His on the ball defense is adequate at the collegiate level, but will be a problem in the NBA. He is likely have a problem staying in front of quicker point guards, but that’s true of most NBA defenders.

He is not much of a factor on the defensive glass though he’s willing to give up his body if the rebound is in his area. He does not go out of his way to clear the defensive glass and seems content to let his bigs do that job.

INTANGIBLES

Fredette is a fiery competitor and obviously loves the game of basketball. This typically leads to improvement over the course of an NBA career as many of his peers won’t work as hard on their weaknesses. He has room for improvement in the halfcourt as a playmaker, but it’s not a certainty that he will improve in that area. Court vision is a gift, and Fredette probably has it given his ability to hit the right guy on the break. It will require a change in mentality, however. At BYU, as he drives to the hole, he’s probably going up with a shot nine out of ten times. But if he’s playing point in the NBA, that will need to drop to 50/50-ish split, a la Steve Nash. He may never have the court vision that Nash has, but he can still have a productive NBA career.

NBADraft.net currently has Fredette slated to go #23 to Orlando. DraftExpress is more optimistic, and has him going #13 to the Suns. I believe Fredette’s floor is as a rotation player.

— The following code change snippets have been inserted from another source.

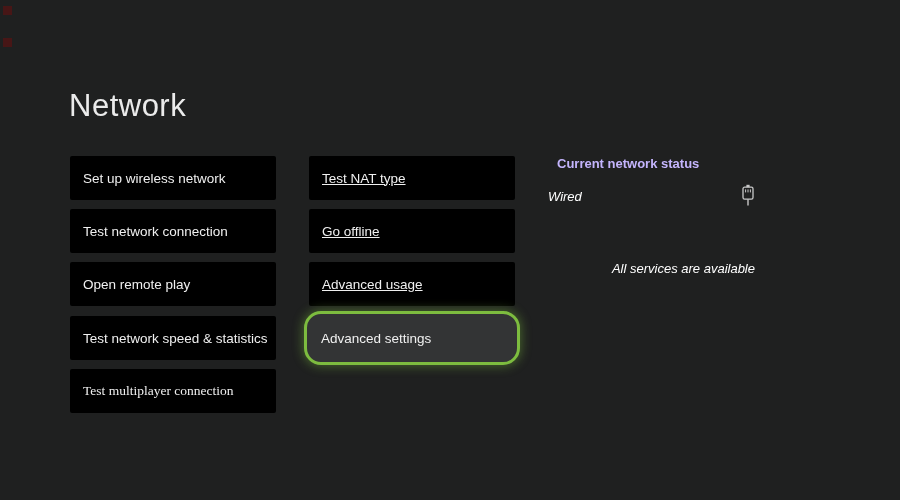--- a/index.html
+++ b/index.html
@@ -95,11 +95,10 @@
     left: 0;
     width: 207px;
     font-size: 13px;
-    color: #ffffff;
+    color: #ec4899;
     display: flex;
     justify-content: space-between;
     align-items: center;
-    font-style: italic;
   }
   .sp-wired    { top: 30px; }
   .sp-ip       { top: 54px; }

He can certainly match up with the combo guards that are currently coming off the bench in the NBA. Given his age (21), his upside probably isn’t as great as his peers, but he has a head start on most of his draft class and should be able to contribute immediately to a playoff caliber team. If he’s able to become a better playmaker in the halfcourt and can figure out a way to stay in front of most professional point guards, he certainly could become a solid starter in the NBA. He’d likely thrive in Mike D’Antoni’s up-tempo system where he’s freewheeling, aggressive offense is far more important than his problems on defense.

In the right system, I think he’s a lottery pick. He actually reminds me another Sun; he’s sort of a right-handed Goran Dragic. Jimmer is a better shooter, but not quite the athlete that Dragic is.